I don't know the feeling personally but my brother recently lost his baby boy and I know it was heart-wrenching for all of us as his family, but nothing compared to what it was (still is) for baby Jonah's mom and dad. I hope that the two of you do find peace and love from the Savior and from family and friends through this sad and intense time.
Hilary this just breaks my heart. I've been thinking about you guys a lot as well and I can't imagine all of the emotions you must be going through. I hope things go well tomorrow and that you guys will be able to find some comfort during this difficult time.
Hillary and family,
I am so sorry for your loss. I will keep you all in my heart and prayers! Let me know if there is anything i can do to help
I can't imagine what you are going through. I am so sorry for your loss. We will keep you in our prayers.
We love you guys!
Josh&Megan
Hills, I'm so sorry I can't be there with you tomorrow.
I'll be thinking of you and I will keep you in my prayers.
Dennen &Hilary,
My heart breaks for you.
"The fulness of the gospel of Jesus Christ brings great comfort in stressing times of mortality. It brings light where there is darkness and a calming influence where there is turmoil. It gives eternal hope where there is mortal despair. It is more than just beautiful doctrine. It is a reality in our lives that if we can be obedient and obtain the eternal rewards that God grants us, if we will draw nigh unto Him and embrace the eternal doctrine, we will be blessed.... The knowledge and understanding of the doctrine that God lives and Jesus is the Christ and that we have an opportunity to be resurrected and live in the presence of God the Father and His Son, Jesus Christ, makes it possible to endure otherwise tragic events. This doctrine brings a brightness of hope into an otherwise dark and dreary world....This is the solace and comfort that comes to us when we understand the gospel plan and know that families are forever." Robert D. Hales
Hilary and Dennen,
We are so sorry to hear of the loss of your sweet little angel Rowan. Words can not express the sorrow that we feel for your family. I can't imagine what you are going through. Your family is in our prayers. We hope you can find comfort at this time and we hope you can feel the love of our Savior at this time as well.
Hilary my heart goes out to you. I've cried so much for you. I'm so very sorry for you. I don't know how to express it but I hope you feel all the love that everyone who knows you has, for you, and I hope you give yourself time to grieve, heal, and be at peace. We are leaving for a grandparent visit to CA at 2:15 tomorrow but since the Orem cemetery is right by our home I will come by for support, oxoxo You're in our thoughts and prayers.
Hilary and Dennen,
I know we don't know you super well but I want you to know that we care... I can only imagine what you are going through right now. My heart is aching for you both. Know that you will be in our hearts and in our prayers. May God bless and comfort you at this time.
Love,
Jakob & Celestial Brandley
I'd like to echo everyone else's sorrow and heartache. I have been thinking of your family and wish you peace and comfort. I'm so sorry for you loss.

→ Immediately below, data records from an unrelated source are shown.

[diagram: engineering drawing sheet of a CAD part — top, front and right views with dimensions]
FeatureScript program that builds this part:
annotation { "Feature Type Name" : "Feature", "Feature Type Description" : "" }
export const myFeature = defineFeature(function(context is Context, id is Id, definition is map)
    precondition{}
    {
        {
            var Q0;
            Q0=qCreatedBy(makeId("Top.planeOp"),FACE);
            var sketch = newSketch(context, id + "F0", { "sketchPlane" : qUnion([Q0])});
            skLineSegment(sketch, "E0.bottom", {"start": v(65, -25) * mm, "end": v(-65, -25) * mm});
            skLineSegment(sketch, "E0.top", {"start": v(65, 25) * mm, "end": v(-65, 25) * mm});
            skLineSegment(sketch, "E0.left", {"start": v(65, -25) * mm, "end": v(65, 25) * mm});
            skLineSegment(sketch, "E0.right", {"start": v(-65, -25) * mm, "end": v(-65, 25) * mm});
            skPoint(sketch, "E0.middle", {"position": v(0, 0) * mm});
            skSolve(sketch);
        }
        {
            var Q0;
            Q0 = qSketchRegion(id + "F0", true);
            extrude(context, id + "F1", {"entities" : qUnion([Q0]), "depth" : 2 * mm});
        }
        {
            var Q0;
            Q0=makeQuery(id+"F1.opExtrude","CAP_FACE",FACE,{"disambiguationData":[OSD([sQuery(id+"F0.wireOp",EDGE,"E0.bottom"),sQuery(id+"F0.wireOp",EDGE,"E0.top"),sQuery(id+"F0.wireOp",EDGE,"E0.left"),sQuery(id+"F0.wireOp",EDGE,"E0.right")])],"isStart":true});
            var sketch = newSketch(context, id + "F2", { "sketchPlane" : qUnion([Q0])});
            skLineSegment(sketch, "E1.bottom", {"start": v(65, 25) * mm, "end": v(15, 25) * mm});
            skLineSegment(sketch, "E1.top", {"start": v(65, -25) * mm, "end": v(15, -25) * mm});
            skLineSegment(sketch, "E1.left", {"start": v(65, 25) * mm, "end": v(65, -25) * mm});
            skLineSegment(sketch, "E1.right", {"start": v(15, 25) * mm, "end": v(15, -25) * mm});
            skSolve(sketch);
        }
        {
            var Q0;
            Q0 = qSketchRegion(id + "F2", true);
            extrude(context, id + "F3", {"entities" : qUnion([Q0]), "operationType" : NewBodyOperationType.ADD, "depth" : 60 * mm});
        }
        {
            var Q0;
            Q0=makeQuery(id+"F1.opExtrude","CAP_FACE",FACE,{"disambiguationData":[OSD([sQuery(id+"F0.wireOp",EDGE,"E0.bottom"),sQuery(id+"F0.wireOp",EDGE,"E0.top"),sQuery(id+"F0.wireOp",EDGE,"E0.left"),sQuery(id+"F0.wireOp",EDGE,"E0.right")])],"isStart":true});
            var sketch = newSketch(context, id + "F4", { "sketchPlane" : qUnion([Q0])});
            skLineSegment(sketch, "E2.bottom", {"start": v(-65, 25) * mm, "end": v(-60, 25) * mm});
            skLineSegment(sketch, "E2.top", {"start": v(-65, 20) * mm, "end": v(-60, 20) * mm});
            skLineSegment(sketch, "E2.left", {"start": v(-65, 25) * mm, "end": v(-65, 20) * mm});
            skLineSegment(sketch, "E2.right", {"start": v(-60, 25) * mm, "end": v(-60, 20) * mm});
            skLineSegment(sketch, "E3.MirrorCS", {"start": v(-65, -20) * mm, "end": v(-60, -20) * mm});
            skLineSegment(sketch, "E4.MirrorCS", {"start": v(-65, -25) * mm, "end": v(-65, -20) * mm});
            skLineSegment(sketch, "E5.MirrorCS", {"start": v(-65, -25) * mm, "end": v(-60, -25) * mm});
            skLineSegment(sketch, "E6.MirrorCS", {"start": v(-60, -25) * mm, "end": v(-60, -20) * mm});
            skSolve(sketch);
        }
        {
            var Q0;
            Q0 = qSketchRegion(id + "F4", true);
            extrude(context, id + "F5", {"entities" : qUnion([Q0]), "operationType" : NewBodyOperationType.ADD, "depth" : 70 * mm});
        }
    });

I just don't have the right words. I'm so very sorry and will be lifting your family up in prayers. The milestones tear you apart and I will remember the 28th.
Mandy F is a friend of mine. I just read her blog post about Rowan. Tears are just streaming down my face. Hy heart hurts. I don't know you but I love you for your big heart! I don't even know what to say, but know my prayers heavenward tonight are in your behalf.